**RAW DATA**:
_ _ _

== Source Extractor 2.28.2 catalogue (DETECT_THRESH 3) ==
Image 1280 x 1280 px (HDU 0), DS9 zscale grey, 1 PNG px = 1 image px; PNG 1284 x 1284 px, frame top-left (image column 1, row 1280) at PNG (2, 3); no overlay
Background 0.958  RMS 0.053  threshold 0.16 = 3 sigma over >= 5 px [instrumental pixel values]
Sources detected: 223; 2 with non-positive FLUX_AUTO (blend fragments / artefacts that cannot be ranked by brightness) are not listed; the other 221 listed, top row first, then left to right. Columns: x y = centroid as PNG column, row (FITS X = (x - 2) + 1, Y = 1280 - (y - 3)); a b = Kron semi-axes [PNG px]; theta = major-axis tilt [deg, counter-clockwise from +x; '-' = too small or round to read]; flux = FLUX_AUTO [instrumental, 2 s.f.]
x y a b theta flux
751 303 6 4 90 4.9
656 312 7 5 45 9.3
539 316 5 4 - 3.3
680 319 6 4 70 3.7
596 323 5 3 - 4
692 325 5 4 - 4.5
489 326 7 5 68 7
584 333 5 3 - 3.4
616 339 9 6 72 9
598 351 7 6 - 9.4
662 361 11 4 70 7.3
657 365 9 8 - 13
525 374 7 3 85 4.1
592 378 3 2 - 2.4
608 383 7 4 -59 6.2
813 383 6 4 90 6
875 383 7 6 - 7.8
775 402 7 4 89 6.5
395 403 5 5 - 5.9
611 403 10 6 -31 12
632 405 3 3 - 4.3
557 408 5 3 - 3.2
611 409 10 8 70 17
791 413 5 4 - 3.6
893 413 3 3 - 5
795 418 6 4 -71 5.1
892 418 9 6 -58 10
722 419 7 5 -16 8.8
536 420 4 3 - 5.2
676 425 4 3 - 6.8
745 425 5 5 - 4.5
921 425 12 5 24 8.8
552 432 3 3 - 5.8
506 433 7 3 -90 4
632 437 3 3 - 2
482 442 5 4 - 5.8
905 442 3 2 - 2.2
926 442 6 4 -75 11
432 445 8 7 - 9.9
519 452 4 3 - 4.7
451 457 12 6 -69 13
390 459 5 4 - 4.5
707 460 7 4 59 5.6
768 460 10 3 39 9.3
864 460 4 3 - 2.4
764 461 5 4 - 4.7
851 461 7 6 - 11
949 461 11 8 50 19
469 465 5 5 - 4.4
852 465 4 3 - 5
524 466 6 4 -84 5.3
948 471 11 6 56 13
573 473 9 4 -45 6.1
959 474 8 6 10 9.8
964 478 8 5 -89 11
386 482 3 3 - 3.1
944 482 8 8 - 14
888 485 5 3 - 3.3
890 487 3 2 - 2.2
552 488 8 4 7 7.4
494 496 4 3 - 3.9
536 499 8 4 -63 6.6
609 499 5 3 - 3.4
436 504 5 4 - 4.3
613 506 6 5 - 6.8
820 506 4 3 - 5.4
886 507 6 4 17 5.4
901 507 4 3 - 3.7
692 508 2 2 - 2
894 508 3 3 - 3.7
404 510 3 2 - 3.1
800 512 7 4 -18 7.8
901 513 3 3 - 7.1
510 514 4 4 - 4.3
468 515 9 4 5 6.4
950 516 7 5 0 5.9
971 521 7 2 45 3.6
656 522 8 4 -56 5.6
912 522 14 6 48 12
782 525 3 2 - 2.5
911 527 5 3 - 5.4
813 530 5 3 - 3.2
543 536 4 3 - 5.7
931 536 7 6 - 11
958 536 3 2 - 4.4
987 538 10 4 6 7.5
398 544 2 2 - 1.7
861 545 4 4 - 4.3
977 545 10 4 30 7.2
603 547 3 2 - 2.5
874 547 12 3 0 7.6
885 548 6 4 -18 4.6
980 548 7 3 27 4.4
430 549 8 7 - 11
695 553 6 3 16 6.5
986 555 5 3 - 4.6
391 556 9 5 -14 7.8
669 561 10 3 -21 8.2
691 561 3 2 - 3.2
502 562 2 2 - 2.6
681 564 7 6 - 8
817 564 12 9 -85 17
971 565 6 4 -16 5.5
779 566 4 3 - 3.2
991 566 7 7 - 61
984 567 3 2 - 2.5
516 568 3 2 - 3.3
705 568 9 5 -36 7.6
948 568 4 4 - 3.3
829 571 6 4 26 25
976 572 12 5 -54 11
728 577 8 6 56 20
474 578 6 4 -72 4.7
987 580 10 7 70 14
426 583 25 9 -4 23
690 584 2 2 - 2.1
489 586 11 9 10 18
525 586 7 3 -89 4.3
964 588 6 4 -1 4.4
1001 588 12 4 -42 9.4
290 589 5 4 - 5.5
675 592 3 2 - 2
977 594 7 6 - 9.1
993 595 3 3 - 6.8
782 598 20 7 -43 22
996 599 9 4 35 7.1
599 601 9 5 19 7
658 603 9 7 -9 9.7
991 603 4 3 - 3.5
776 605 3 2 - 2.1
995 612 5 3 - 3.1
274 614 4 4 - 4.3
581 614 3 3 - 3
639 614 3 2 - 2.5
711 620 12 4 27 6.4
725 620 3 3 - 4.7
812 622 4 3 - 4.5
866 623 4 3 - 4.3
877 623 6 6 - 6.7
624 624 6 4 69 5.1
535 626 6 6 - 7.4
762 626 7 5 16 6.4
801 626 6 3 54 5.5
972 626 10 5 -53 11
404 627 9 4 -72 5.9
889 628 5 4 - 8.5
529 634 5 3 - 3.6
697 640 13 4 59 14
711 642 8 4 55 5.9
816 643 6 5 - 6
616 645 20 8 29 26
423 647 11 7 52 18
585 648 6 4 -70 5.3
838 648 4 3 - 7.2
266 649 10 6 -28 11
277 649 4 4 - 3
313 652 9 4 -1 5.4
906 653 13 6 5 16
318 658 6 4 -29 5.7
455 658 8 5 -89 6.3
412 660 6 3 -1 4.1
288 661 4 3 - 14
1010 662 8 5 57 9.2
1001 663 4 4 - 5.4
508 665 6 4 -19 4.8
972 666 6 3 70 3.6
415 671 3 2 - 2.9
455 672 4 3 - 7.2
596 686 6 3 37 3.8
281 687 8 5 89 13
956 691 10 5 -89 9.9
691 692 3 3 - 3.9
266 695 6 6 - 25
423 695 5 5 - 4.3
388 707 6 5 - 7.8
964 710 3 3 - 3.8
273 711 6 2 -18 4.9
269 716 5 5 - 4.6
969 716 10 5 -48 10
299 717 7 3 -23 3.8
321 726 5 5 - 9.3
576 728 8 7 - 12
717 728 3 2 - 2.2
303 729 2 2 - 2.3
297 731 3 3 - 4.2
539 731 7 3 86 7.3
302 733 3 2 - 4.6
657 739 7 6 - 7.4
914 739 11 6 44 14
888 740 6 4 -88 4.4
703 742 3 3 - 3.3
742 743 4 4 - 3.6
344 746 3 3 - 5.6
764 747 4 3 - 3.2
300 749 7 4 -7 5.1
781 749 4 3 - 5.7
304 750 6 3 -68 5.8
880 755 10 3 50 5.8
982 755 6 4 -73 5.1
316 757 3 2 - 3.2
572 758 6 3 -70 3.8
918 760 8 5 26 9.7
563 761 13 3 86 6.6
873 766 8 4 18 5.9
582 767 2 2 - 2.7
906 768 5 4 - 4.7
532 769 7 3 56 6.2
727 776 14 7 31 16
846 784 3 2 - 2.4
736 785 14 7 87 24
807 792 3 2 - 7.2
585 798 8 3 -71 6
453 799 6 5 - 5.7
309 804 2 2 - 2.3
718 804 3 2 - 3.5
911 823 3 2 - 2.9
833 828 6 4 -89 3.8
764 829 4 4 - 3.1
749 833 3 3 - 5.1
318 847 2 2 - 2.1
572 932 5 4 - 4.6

_ _ _

Copy the lines from the start of the records through the line with "959 474 8 6 10 9.8", both ends included, exactly as they stand.

== Source Extractor 2.28.2 catalogue (DETECT_THRESH 3) ==
Image 1280 x 1280 px (HDU 0), DS9 zscale grey, 1 PNG px = 1 image px; PNG 1284 x 1284 px, frame top-left (image column 1, row 1280) at PNG (2, 3); no overlay
Background 0.958  RMS 0.053  threshold 0.16 = 3 sigma over >= 5 px [instrumental pixel values]
Sources detected: 223; 2 with non-positive FLUX_AUTO (blend fragments / artefacts that cannot be ranked by brightness) are not listed; the other 221 listed, top row first, then left to right. Columns: x y = centroid as PNG column, row (FITS X = (x - 2) + 1, Y = 1280 - (y - 3)); a b = Kron semi-axes [PNG px]; theta = major-axis tilt [deg, counter-clockwise from +x; '-' = too small or round to read]; flux = FLUX_AUTO [instrumental, 2 s.f.]
x y a b theta flux
751 303 6 4 90 4.9
656 312 7 5 45 9.3
539 316 5 4 - 3.3
680 319 6 4 70 3.7
596 323 5 3 - 4
692 325 5 4 - 4.5
489 326 7 5 68 7
584 333 5 3 - 3.4
616 339 9 6 72 9
598 351 7 6 - 9.4
662 361 11 4 70 7.3
657 365 9 8 - 13
525 374 7 3 85 4.1
592 378 3 2 - 2.4
608 383 7 4 -59 6.2
813 383 6 4 90 6
875 383 7 6 - 7.8
775 402 7 4 89 6.5
395 403 5 5 - 5.9
611 403 10 6 -31 12
632 405 3 3 - 4.3
557 408 5 3 - 3.2
611 409 10 8 70 17
791 413 5 4 - 3.6
893 413 3 3 - 5
795 418 6 4 -71 5.1
892 418 9 6 -58 10
722 419 7 5 -16 8.8
536 420 4 3 - 5.2
676 425 4 3 - 6.8
745 425 5 5 - 4.5
921 425 12 5 24 8.8
552 432 3 3 - 5.8
506 433 7 3 -90 4
632 437 3 3 - 2
482 442 5 4 - 5.8
905 442 3 2 - 2.2
926 442 6 4 -75 11
432 445 8 7 - 9.9
519 452 4 3 - 4.7
451 457 12 6 -69 13
390 459 5 4 - 4.5
707 460 7 4 59 5.6
768 460 10 3 39 9.3
864 460 4 3 - 2.4
764 461 5 4 - 4.7
851 461 7 6 - 11
949 461 11 8 50 19
469 465 5 5 - 4.4
852 465 4 3 - 5
524 466 6 4 -84 5.3
948 471 11 6 56 13
573 473 9 4 -45 6.1
959 474 8 6 10 9.8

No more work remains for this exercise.